■ The data ■
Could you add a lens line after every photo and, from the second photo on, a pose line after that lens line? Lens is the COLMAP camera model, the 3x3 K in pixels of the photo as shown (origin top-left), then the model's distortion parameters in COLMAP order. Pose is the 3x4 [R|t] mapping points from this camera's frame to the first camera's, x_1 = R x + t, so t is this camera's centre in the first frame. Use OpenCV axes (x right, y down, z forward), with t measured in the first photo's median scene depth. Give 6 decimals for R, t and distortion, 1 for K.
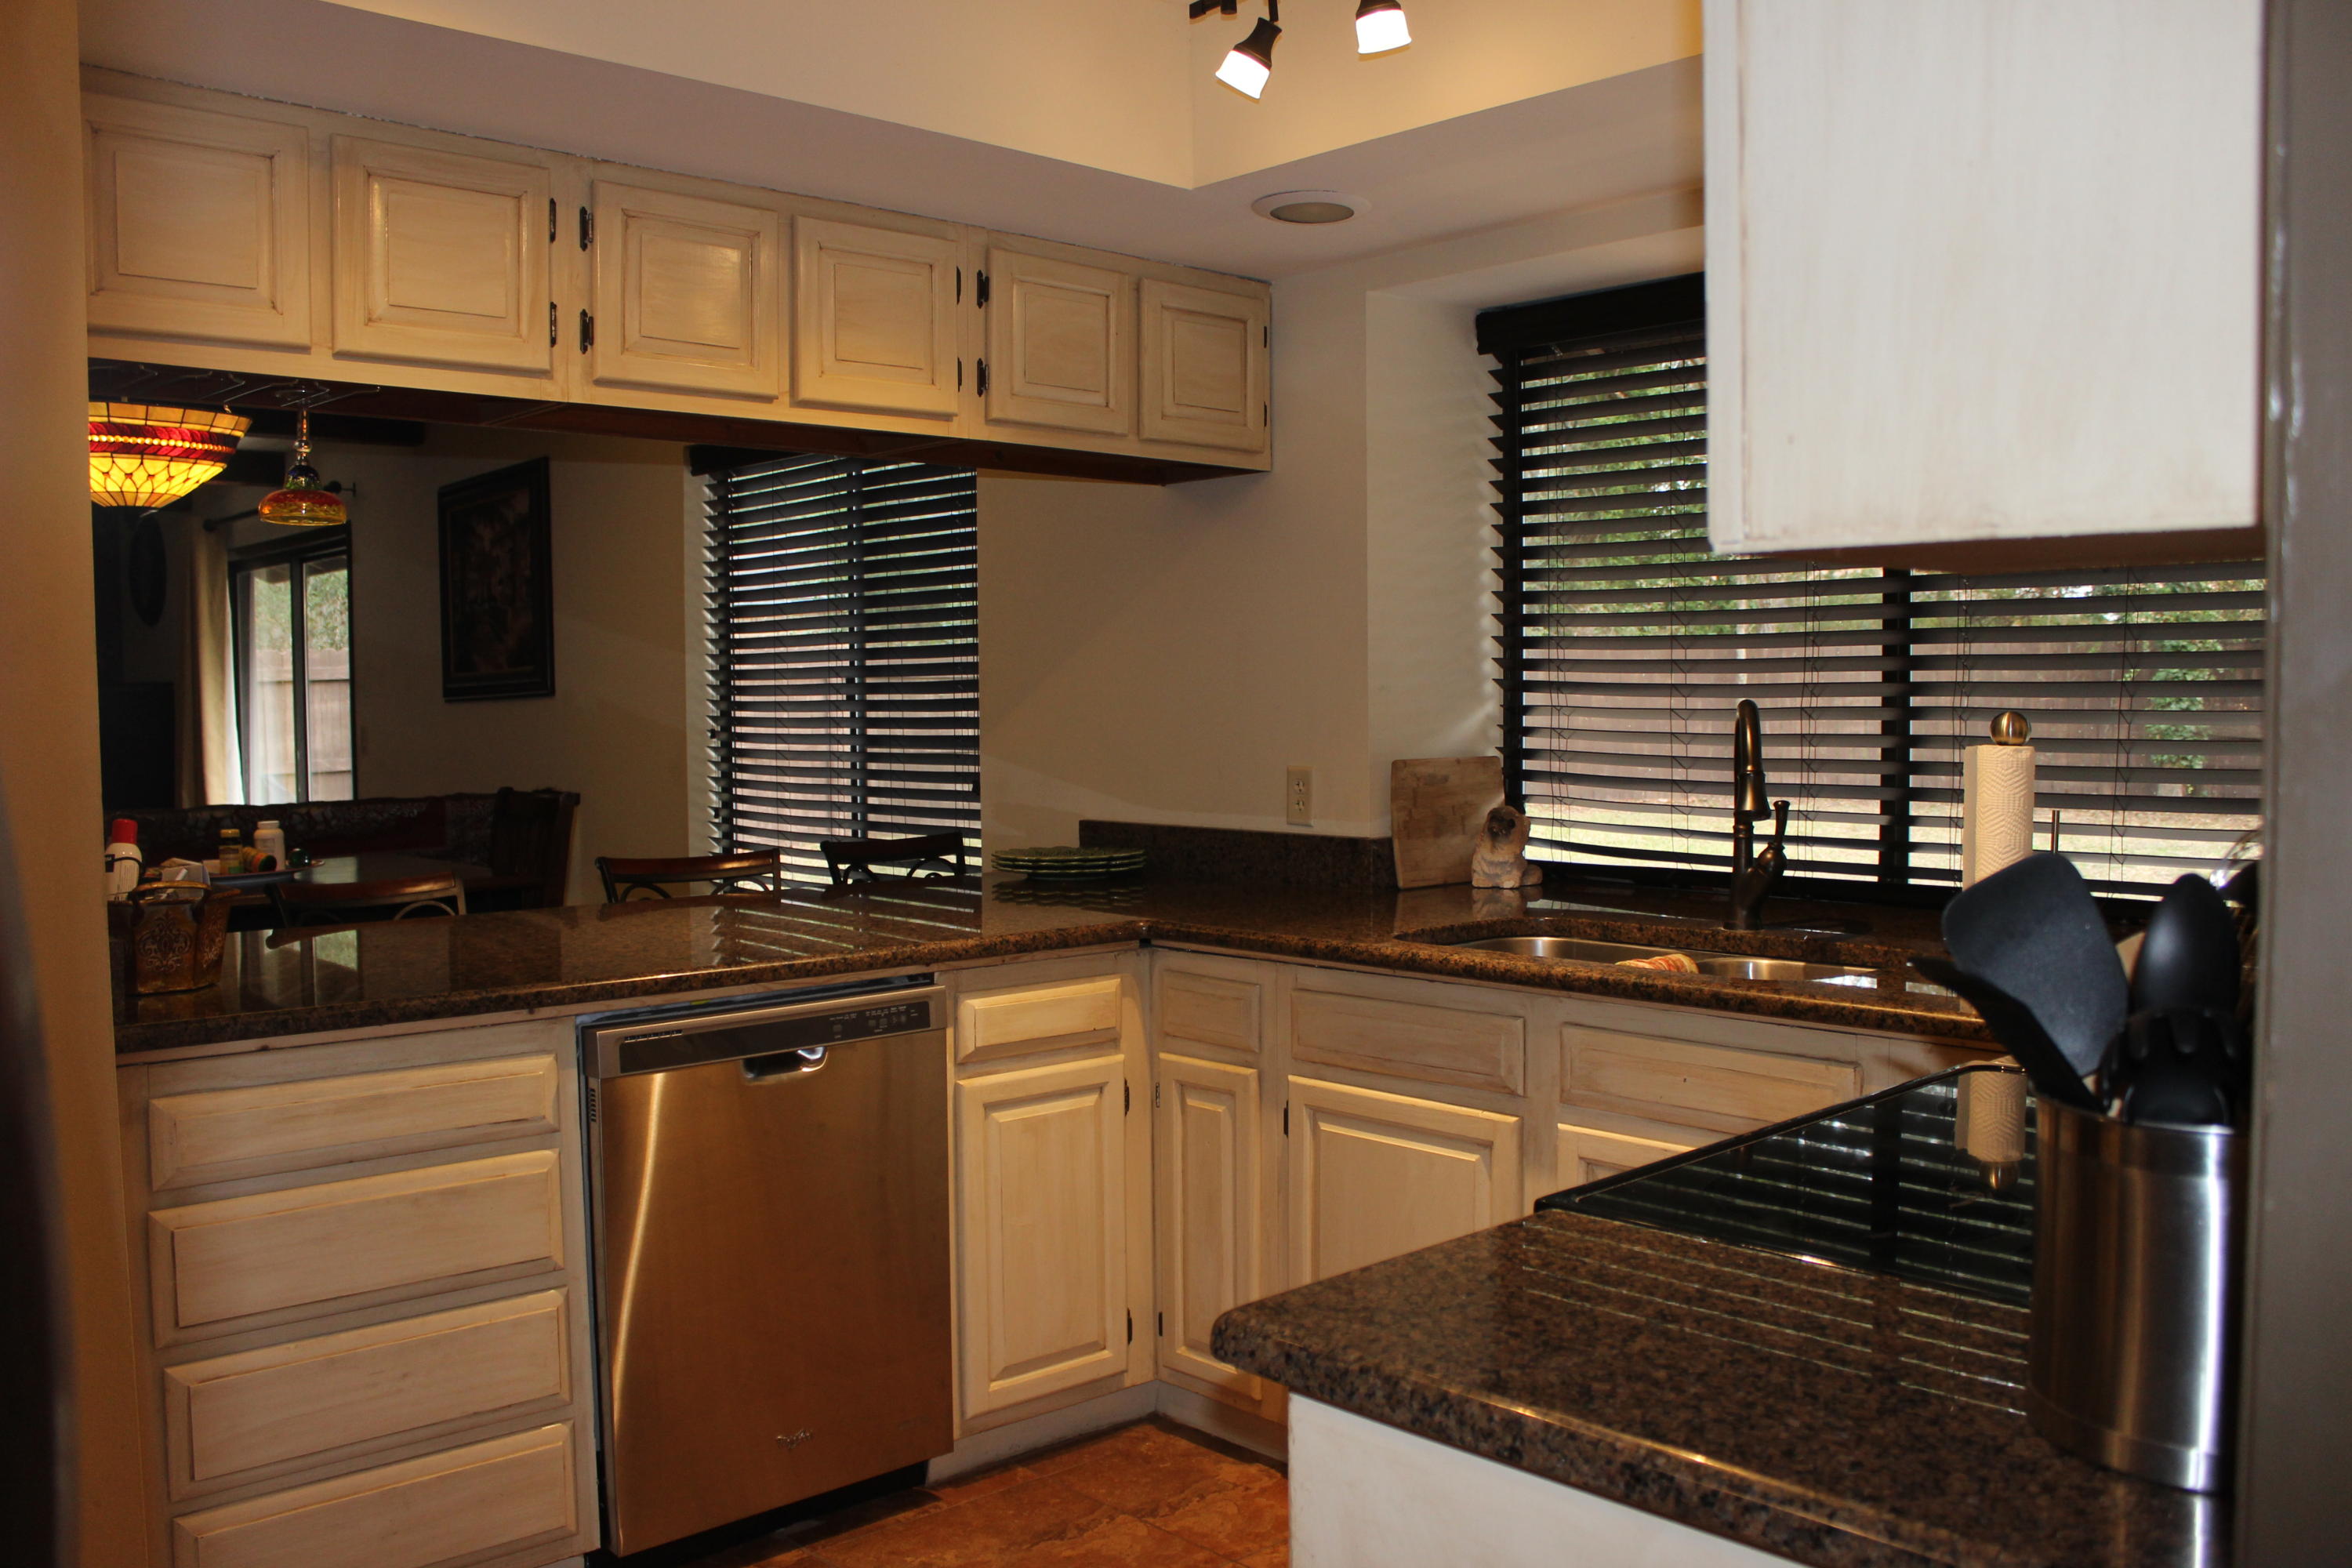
lens RADIAL K [[1948.5, 0, 1176.0], [0, 1948.5, 784.0], [0, 0, 1]] dist [-0.117136, 0.000655]
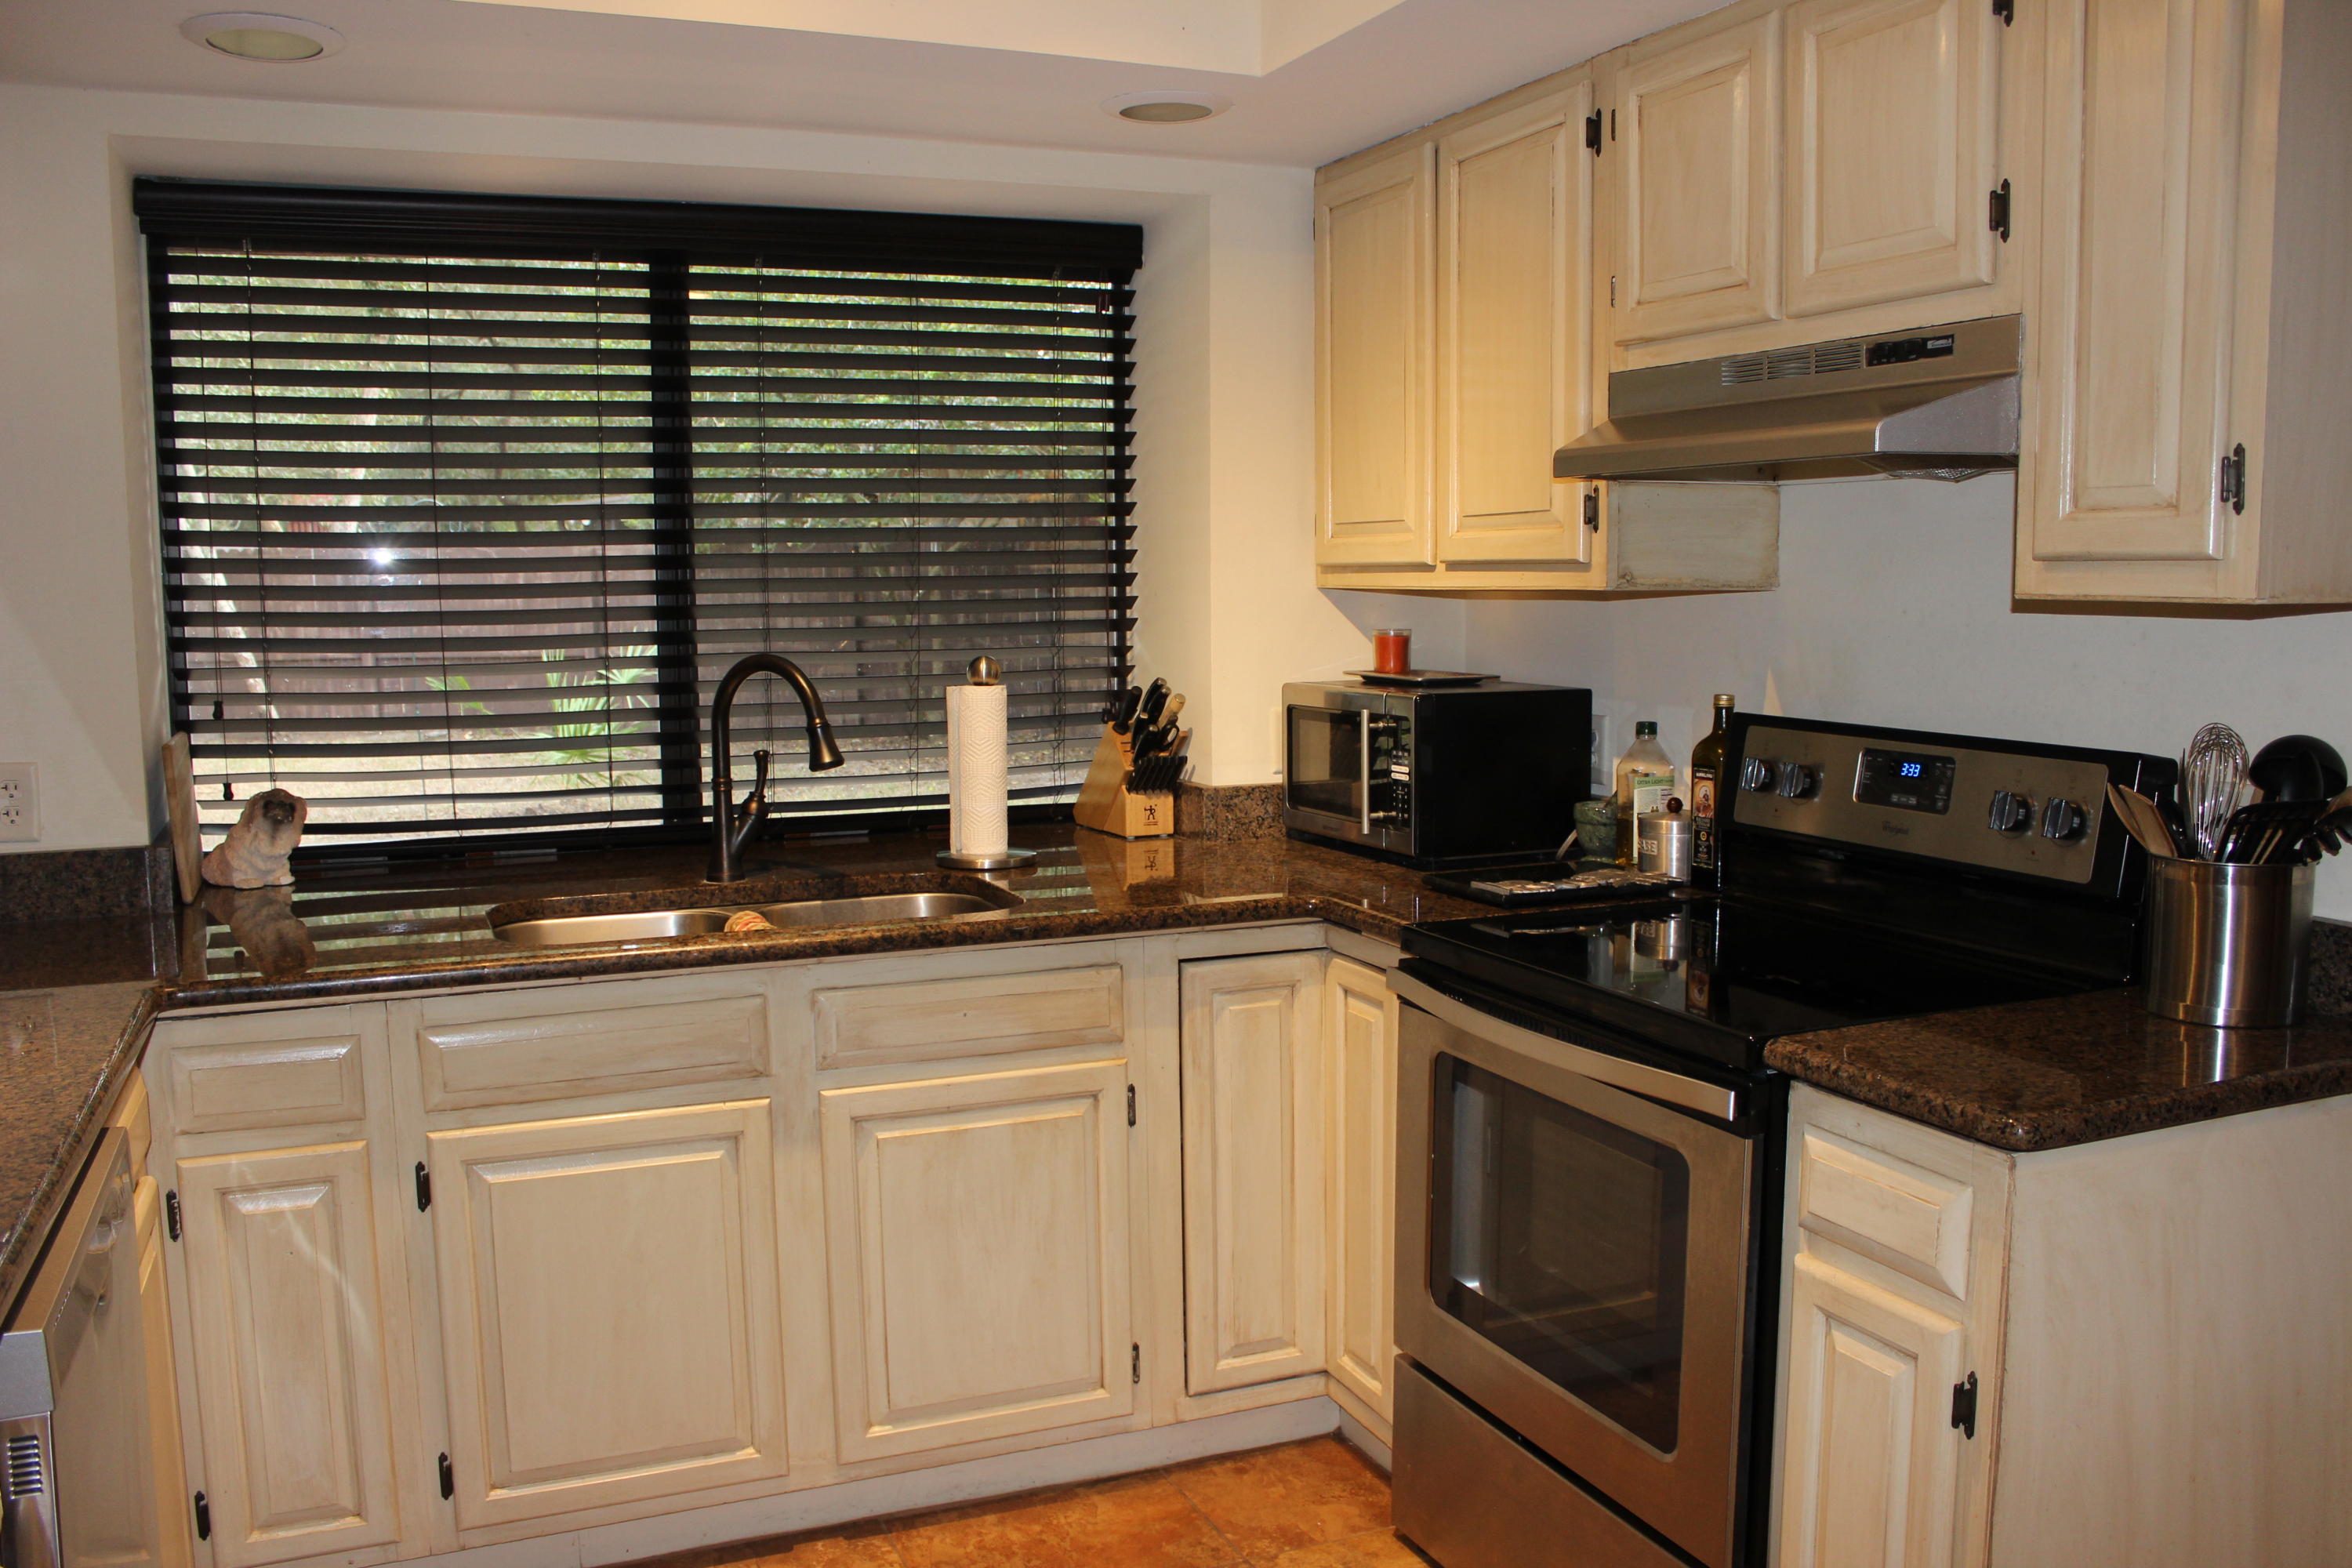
lens RADIAL K [[1902.8, 0, 1176.0], [0, 1902.8, 784.0], [0, 0, 1]] dist [-0.188309, -0.000551]
pose [[0.344555, -0.082205, 0.935160, -0.530072], [0.058241, 0.996112, 0.066104, -0.023068], [-0.936958, 0.031688, 0.348003, 0.456473]]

■ What you will do ■
Copy out all of the data above line for line, without a single change, and leave the pictures out of your copy.

■ Solved problem ■
Could you add a lens line after every photo and, from the second photo on, a pose line after that lens line? Lens is the COLMAP camera model, the 3x3 K in pixels of the photo as shown (origin top-left), then the model's distortion parameters in COLMAP order. Pose is the 3x4 [R|t] mapping points from this camera's frame to the first camera's, x_1 = R x + t, so t is this camera's centre in the first frame. Use OpenCV axes (x right, y down, z forward), with t measured in the first photo's median scene depth. Give 6 decimals for R, t and distortion, 1 for K.
lens RADIAL K [[1948.5, 0, 1176.0], [0, 1948.5, 784.0], [0, 0, 1]] dist [-0.117136, 0.000655]
lens RADIAL K [[1902.8, 0, 1176.0], [0, 1902.8, 784.0], [0, 0, 1]] dist [-0.188309, -0.000551]
pose [[0.344555, -0.082205, 0.935160, -0.530072], [0.058241, 0.996112, 0.066104, -0.023068], [-0.936958, 0.031688, 0.348003, 0.456473]]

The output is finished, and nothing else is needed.